Palfrey started her call girl business, Pamela Martin Associates, in 1993, after she emerged from an 18-month stint in prison for an earlier prostitution operation. She had suffered greatly behind bars in a particularly rough women's prison, developing stress-related illnesses and vowing on her release never to return to the prison system. "It damn near killed her," Moldea said.

"She said there was enormous stress - it made her sick, she couldn't take it, and she wasn't going to let that happen to her again." Once outside, however, Palfrey discovered like hundreds of thousands of convicted felons in the US that nobody wanted to employ her and she soon went back into the sex trade.

She always insisted that her business was a legal "high-end erotic fantasy service" that only employed women with college degrees who were well versed in current affairs. They charged $250 (€162) an hour, visiting homes and hotels in Washington to play what she described as "quasi-sexual" games with clients.

Palfrey professed herself shocked to find out that some of the women actually engaged in sexual acts as well as role-playing, but a number of prostitutes and clients testified at her trial that sex was very definitely part of the deal.

Palfrey placed advertisements in Washington magazines but ran her operation from California. Clients would call and she would set them up with escorts, who would post a percentage of their earnings to a PO box of Palfrey's in California.
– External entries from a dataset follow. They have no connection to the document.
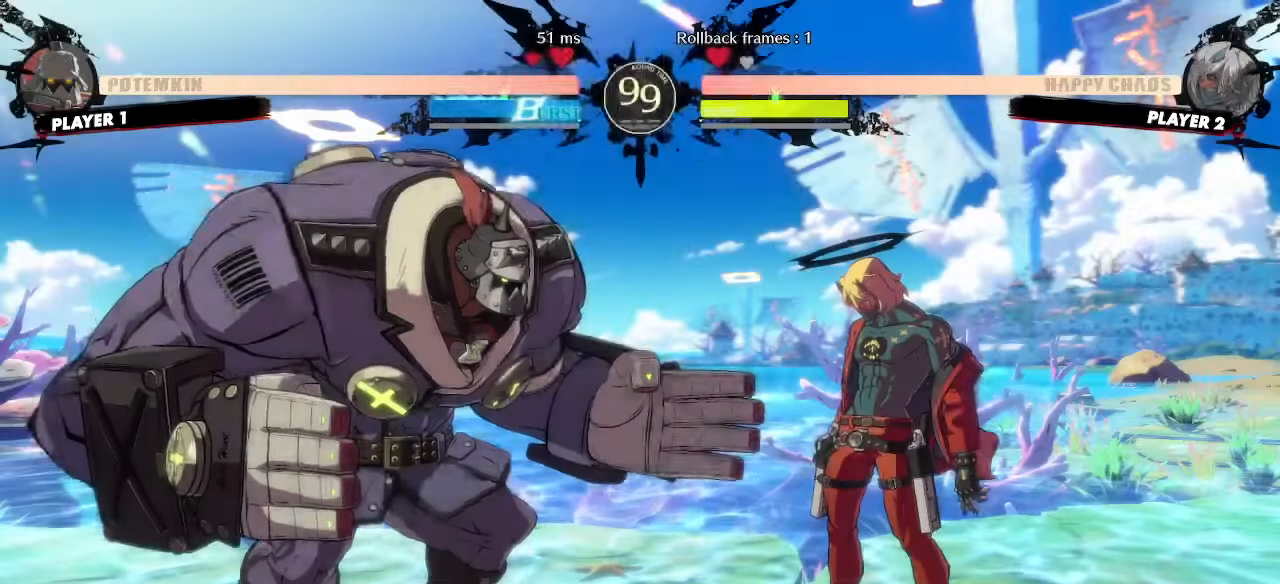
{"dt_ms": 500, "buttons": [], "events": [[317, "DPAD_LEFT", "down"], [367, "DPAD_DOWN", "down"], [400, "DPAD_LEFT", "up"], [417, "DPAD_RIGHT", "down"], [450, "DPAD_DOWN", "up"], [483, "DPAD_RIGHT", "up"]]}
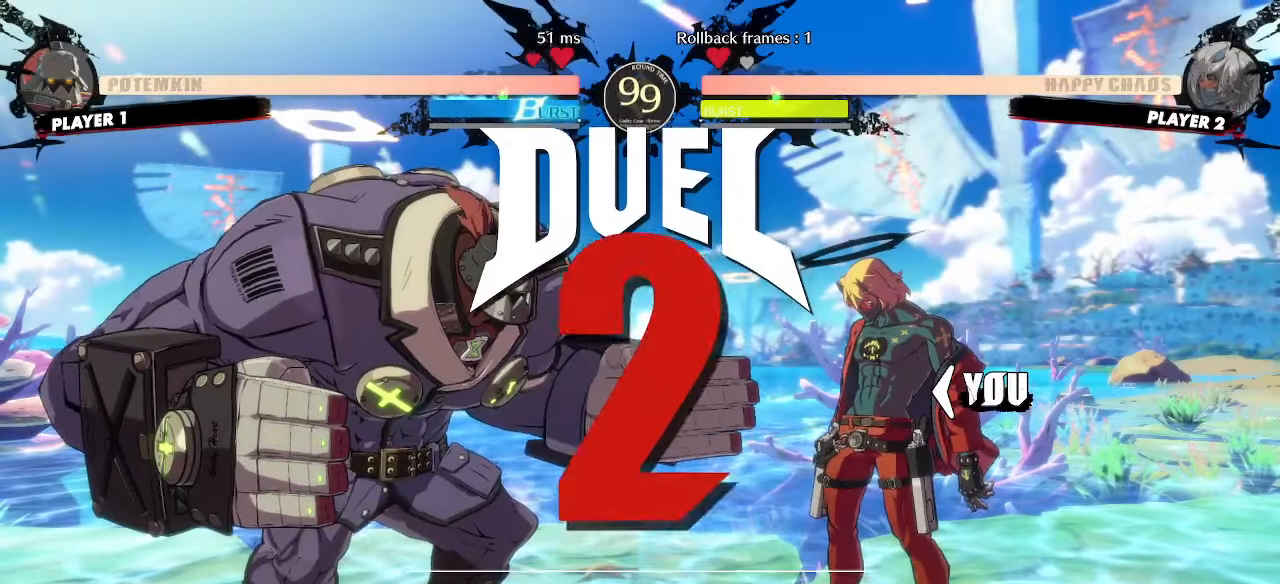
{"dt_ms": 500, "buttons": ["DPAD_RIGHT"], "events": [[100, "DPAD_RIGHT", "down"]]}
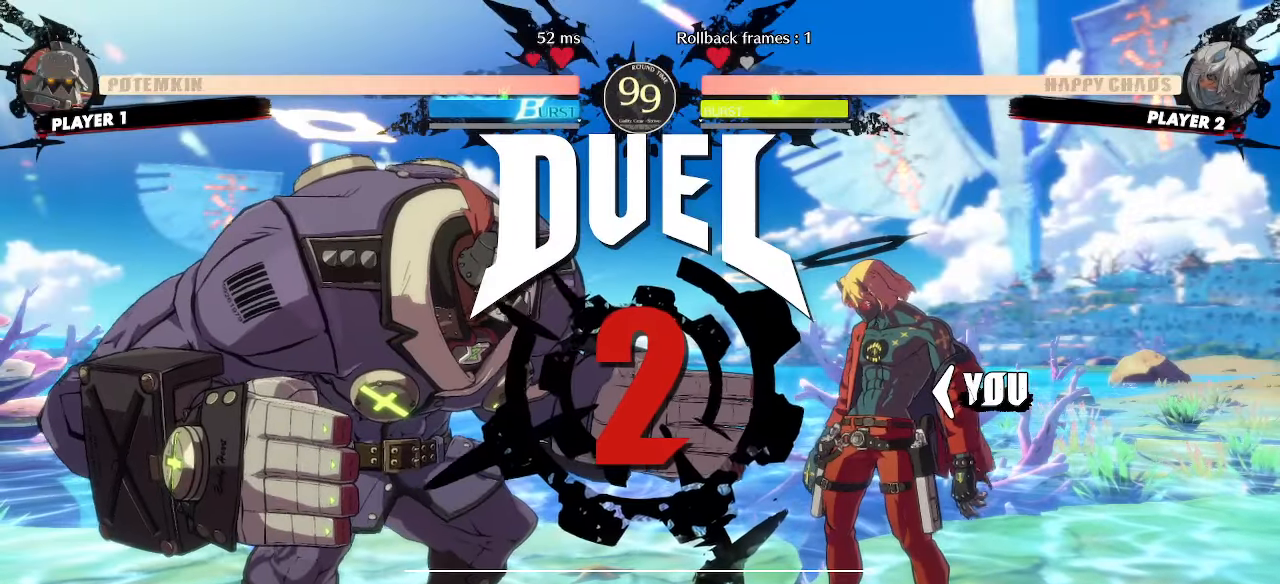
{"dt_ms": 500, "buttons": ["DPAD_RIGHT"], "events": []}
Between 1993 and 2006, Palfrey employed more than 130 women and made a total of $2 million, according to prosecutors. One of the women, a former college lecturer called Brandy Britton, hanged herself in January, a few weeks before she was due to go on trial on prostitution charges.

"She couldn't take the humiliation. Her whole life was destroyed," Palfrey said.

The US attorney's office in Washington, which prosecuted Palfrey, offered condolences to her mother this week but made no further statement. As they look back on their work in exposing the DC Madam, prosecutors cannot claim to have affected the US capital's booming prostitution business.

After all their efforts, two women are dead and a 76-year-old mother has endured the horror of finding her daughter hanging from a metal bar in a storage shed.

As for Palfrey's clients, they're doing just fine. Vitter, who appeared with his wife to apologise for using the call girl service, is still in the senate and has faced no criminal charges.

Tobias hasn't been prosecuted either but has moved home to Indiana to take up a comfortable post as president of the Indianapolis airport authority.

Some critics complained about the appointment but the city's mayor urged them not to be so harsh, adding that he believes in second chances.